**Requirement:**
Pull out every line in the items below that contains "http", counting only matches with the same uppercase and lowercase letters.

**Source records:**
= Beginning of Section =
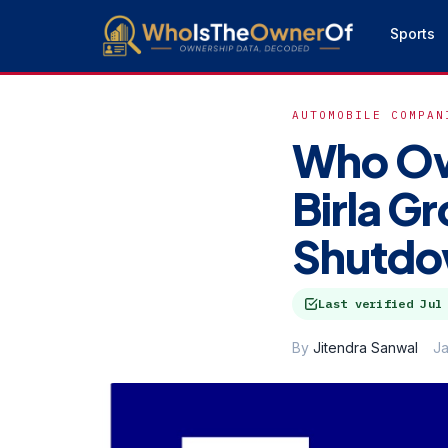
Sports
AUTOMOBILE COMPAN
Who Ow
Birla G
Shutd
Last verified
Jul
By
Jitendra Sanwal
Ja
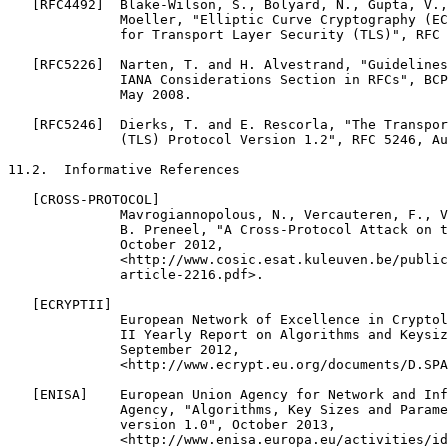
   [RFC4492]  Blake-Wilson, S., Bolyard, N., Gupta, V.,
              Moeller, "Elliptic Curve Cryptography (EC
              for Transport Layer Security (TLS)", RFC 
   [RFC5226]  Narten, T. and H. Alvestrand, "Guidelines
              IANA Considerations Section in RFCs", BCP
              May 2008.

   [RFC5246]  Dierks, T. and E. Rescorla, "The Transpor
              (TLS) Protocol Version 1.2", RFC 5246, Au
11.2.  Informative References

   [CROSS-PROTOCOL]

              Mavrogiannopolous, N., Vercauteren, F., V
              B. Preneel, "A Cross-Protocol Attack on t
              October 2012,

              <http://www.cosic.esat.kuleuven.be/public
              article-2216.pdf>.

   [ECRYPTII]

              European Network of Excellence in Cryptol
              II Yearly Report on Algorithms and Keysiz
              September 2012,

              <http://www.ecrypt.eu.org/documents/D.SPA
   [ENISA]    European Union Agency for Network and Inf
              Agency, "Algorithms, Key Sizes and Parame
              version 1.0", October 2013,

              <http://www.enisa.europa.eu/activities/id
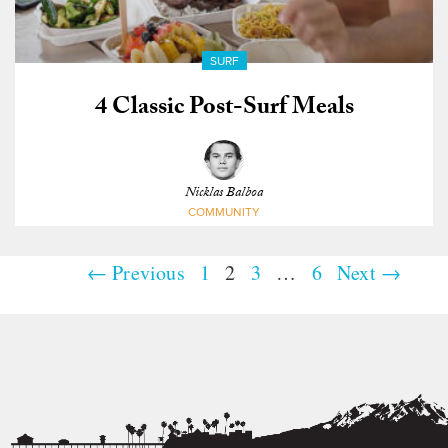
SURF
4 Classic Post-Surf Meals
Nicklas Balboa
COMMUNITY
← Previous
1
2
3
…
6
Next →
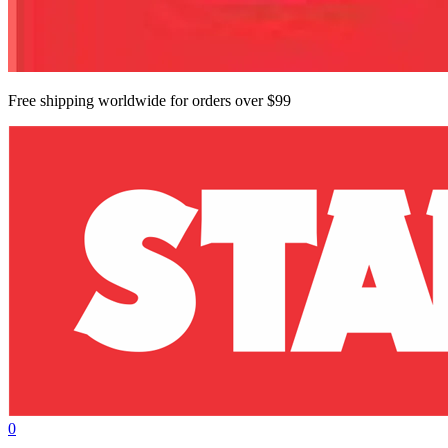
Free shipping worldwide for orders over $99
0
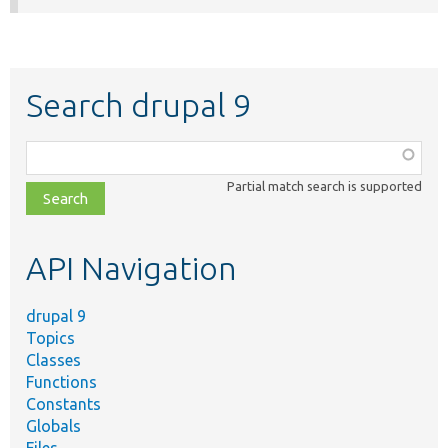
Search drupal 9
Function,
class,
Partial match search is supported
file,
topic,
etc.
API Navigation
drupal 9
Topics
Classes
Functions
Constants
Globals
Files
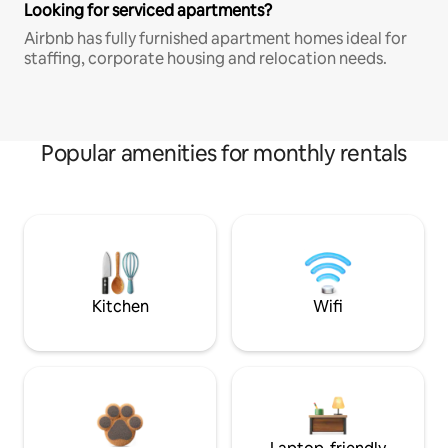
Looking for serviced apartments?
Airbnb has fully furnished apartment homes ideal for
staffing, corporate housing and relocation needs.
Popular amenities for monthly rentals
Kitchen
Wifi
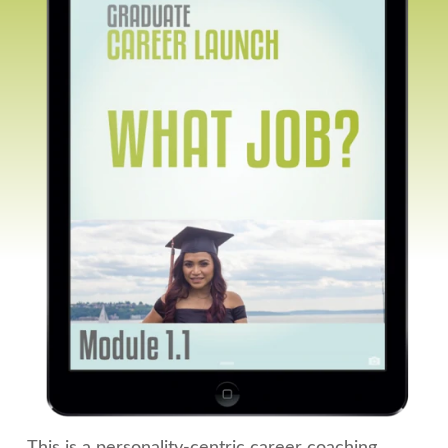
This is a personality-centric career coaching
= End of Section =
**Exercise solution:**
              <http://www.cosic.esat.kuleuven.be/public
              <http://www.ecrypt.eu.org/documents/D.SPA
              <http://www.enisa.europa.eu/activities/id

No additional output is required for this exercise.